====== EXTRACTED DATA ======

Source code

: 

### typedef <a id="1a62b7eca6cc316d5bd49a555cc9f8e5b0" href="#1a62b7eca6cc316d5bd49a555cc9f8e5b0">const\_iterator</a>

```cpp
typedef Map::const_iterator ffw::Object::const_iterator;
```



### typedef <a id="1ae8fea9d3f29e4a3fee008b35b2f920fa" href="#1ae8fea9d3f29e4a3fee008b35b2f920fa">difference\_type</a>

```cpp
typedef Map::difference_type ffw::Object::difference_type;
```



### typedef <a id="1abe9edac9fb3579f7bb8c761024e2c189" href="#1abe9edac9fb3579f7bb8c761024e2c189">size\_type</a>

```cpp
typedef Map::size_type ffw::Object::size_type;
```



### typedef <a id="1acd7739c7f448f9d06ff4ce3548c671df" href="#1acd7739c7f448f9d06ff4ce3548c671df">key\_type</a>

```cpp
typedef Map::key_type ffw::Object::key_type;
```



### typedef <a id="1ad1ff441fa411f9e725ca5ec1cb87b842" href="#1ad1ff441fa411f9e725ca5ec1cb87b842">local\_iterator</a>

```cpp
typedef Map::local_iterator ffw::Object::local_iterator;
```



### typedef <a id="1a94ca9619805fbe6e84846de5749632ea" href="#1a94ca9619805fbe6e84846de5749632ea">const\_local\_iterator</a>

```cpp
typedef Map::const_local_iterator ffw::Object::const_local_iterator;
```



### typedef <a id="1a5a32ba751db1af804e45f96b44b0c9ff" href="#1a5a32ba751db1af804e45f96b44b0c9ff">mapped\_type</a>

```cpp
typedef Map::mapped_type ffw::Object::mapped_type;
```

======

• **WORK REQUEST**
Would you reproduce every record above exactly as it appears?

• **TASK RESULT**
Source code

: 

### typedef <a id="1a62b7eca6cc316d5bd49a555cc9f8e5b0" href="#1a62b7eca6cc316d5bd49a555cc9f8e5b0">const\_iterator</a>

```cpp
typedef Map::const_iterator ffw::Object::const_iterator;
```



### typedef <a id="1ae8fea9d3f29e4a3fee008b35b2f920fa" href="#1ae8fea9d3f29e4a3fee008b35b2f920fa">difference\_type</a>

```cpp
typedef Map::difference_type ffw::Object::difference_type;
```



### typedef <a id="1abe9edac9fb3579f7bb8c761024e2c189" href="#1abe9edac9fb3579f7bb8c761024e2c189">size\_type</a>

```cpp
typedef Map::size_type ffw::Object::size_type;
```



### typedef <a id="1acd7739c7f448f9d06ff4ce3548c671df" href="#1acd7739c7f448f9d06ff4ce3548c671df">key\_type</a>

```cpp
typedef Map::key_type ffw::Object::key_type;
```



### typedef <a id="1ad1ff441fa411f9e725ca5ec1cb87b842" href="#1ad1ff441fa411f9e725ca5ec1cb87b842">local\_iterator</a>

```cpp
typedef Map::local_iterator ffw::Object::local_iterator;
```



### typedef <a id="1a94ca9619805fbe6e84846de5749632ea" href="#1a94ca9619805fbe6e84846de5749632ea">const\_local\_iterator</a>

```cpp
typedef Map::const_local_iterator ffw::Object::const_local_iterator;
```



### typedef <a id="1a5a32ba751db1af804e45f96b44b0c9ff" href="#1a5a32ba751db1af804e45f96b44b0c9ff">mapped\_type</a>

```cpp
typedef Map::mapped_type ffw::Object::mapped_type;
```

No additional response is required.